今回、ストックしていたエリートストラップの中古の1つを使おうとしたところ、
「なんかおかしい」
よく見ると、伸び縮みするバンド部分の左右の長さが違うのです。測ってみたところ1cmくらい違うので、見た目が明らかに変な感じですし、かぶったときの重量バランスも少し悪いように感じます。
これは恐らく、伸縮バンド部分の長さを調整する後頭部部分でカリカリと噛んでいるギアのかみ合わせが左右でずれているのだろう、ということで、分解して修理することにしました。
不思議なことに、ネットで調べてもエリートストラップの分解手順を詳細に書いたものはない(分解後の写真集みたいなのは海外のサイトにいくつかありましたが、そこに至る手順がない)ので、手探りでやってみることにしました。

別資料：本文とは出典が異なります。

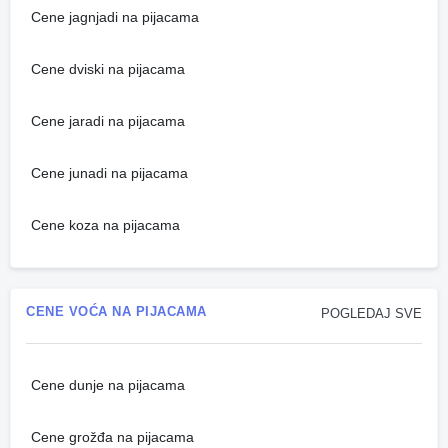
Cene jagnjadi na pijacama
Cene dviski na pijacama
Cene jaradi na pijacama
Cene junadi na pijacama
Cene koza na pijacama
CENE VOĆA NA PIJACAMA
POGLEDAJ SVE
Cene dunje na pijacama
Cene grožđa na pijacama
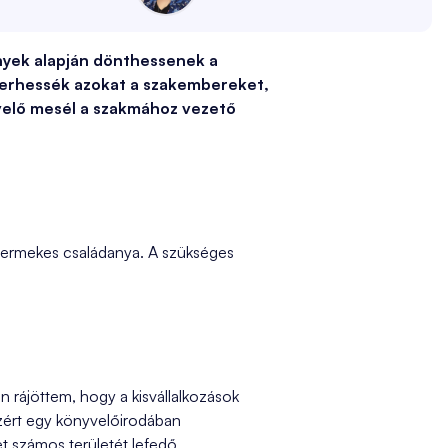
nyek alapján dönthessenek a
merhessék azokat a szakembereket,
yvelő mesél a szakmához vezető
yermekes családanya. A szükséges
 rájöttem, hogy a kisvállalkozások
Ezért egy könyvelőirodában
et számos területét lefedő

結果、うまくいったので、以下に手順をまとめておきます。
なお、今回分解したのはバッテリーなしのQuest2用エリートストラップです。バッテリーありのものやQuest3用のものは仕様が違いますので、ご注意ください。
また、分解にあたり、プラスチックパーツには少なからず傷がついてしまう可能性が高いです。分解跡をまったくつけずに分解するのは至難の業だと考えてください。

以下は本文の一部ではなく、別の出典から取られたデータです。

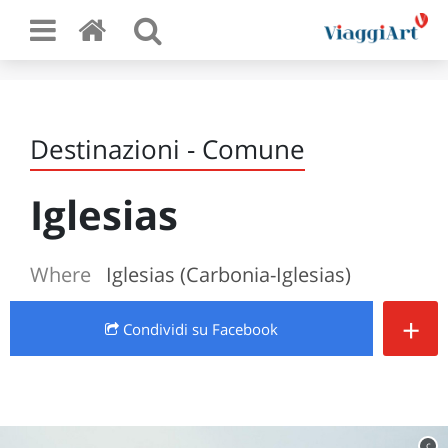
Destinazioni - Comune
Iglesias
Where
Iglesias (Carbonia-Iglesias)
+
Condividi
su Facebook
c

必要なのは、プラスの精密ドライバーと、すきまにこじ入れてパーツの接合部をこじ開ける分解補助ツール(ない場合はマイナスドライバーでも可ですがパーツに傷がつきまくると思います)です。
ストラップをつらつら見ると、後頭部を支える大きなグレーの丸いパーツとストラップをつなぐ部分に、左右1つずつねじが見えますが、これは取らなくても分解は可能です。が、外した方が作業が楽になるので可能なら外します(ドライバーがまっすぐ当たらなくて外しにくいです)。
その丸パーツの後ろに、ストラップの長さを調整できる白いダイヤルのついた主要部分があります。この部分には、ダイアルのある白い部分と、後頭部支持パーツとつながっているグレーの部分がありますが、この2つの部分のすきまをこじ開けていきます。
この2つは、黒いパーツの方から出ているツメで止まっていて、さらに内部的には両面テープで接着されていますが、相当固いです。こじ開けの際にプラスチックパーツが不可逆的に歪まないよう細心の注意を払う必要があります。
こじ開けは、パーツの左右端、伸縮バンドが出入りしている部分から始めるのがいいと思います。4方向から分散して作業していきます。うまくいくと、後頭部支持パーツを含むグレーの部分が外れます。
ここが外れると、さらにその下にグレーのパーツがあり、これは12個のプラスねじで止まっています。うち1つはシールで隠れているので注意してください。
もう1つ、中央にねじ(グリーンで囲んだもの)がありますが、これはダイヤルを止めているねじなのでグレーのパーツを外す際には外す必要がありません。
12個のねじを外すと、伸縮バンド部分が露出し、かみ合わせを修正することができます。予想通り、この部分のかみ合わせがずれているのが原因でしたので、かみ合わせ位置を修正して元に戻すことで、バンドの左右長さを揃えることができました。
復原は、いまの手順を逆に進めるだけですので簡単です。ただし、最後に丸パーツをねじ止めしようとすると非常に難しいので、丸パーツとグレーの外側パーツのねじ止めは先に済ませておきましょう。